**Aim of the task**.
Please give an exact transcription of the lines below, from the one that contains "Loss/Training_loss, 64: 0.44 -> 0.38" to the very last, with no other lines.

--- --- ---

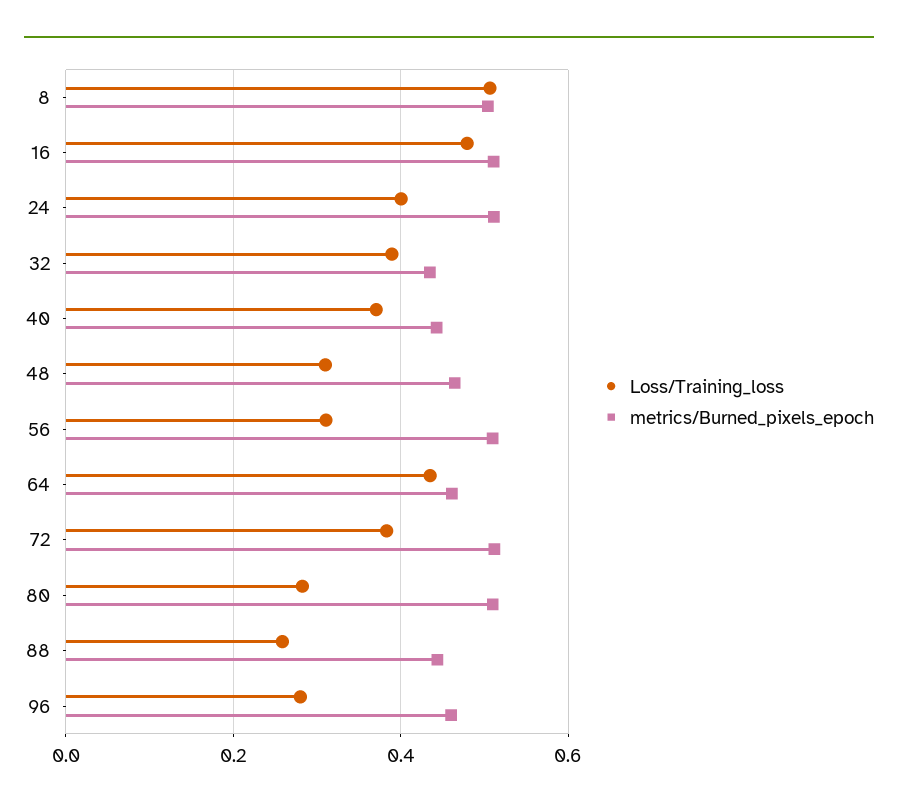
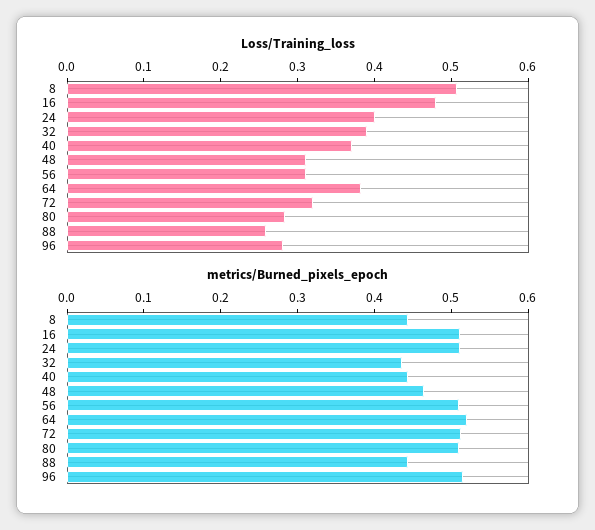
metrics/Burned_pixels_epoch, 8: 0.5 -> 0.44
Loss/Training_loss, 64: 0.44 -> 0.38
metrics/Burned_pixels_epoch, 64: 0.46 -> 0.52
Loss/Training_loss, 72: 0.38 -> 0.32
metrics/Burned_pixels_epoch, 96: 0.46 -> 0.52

--- --- ---

**Exercise result**.
Loss/Training_loss, 64: 0.44 -> 0.38
metrics/Burned_pixels_epoch, 64: 0.46 -> 0.52
Loss/Training_loss, 72: 0.38 -> 0.32
metrics/Burned_pixels_epoch, 96: 0.46 -> 0.52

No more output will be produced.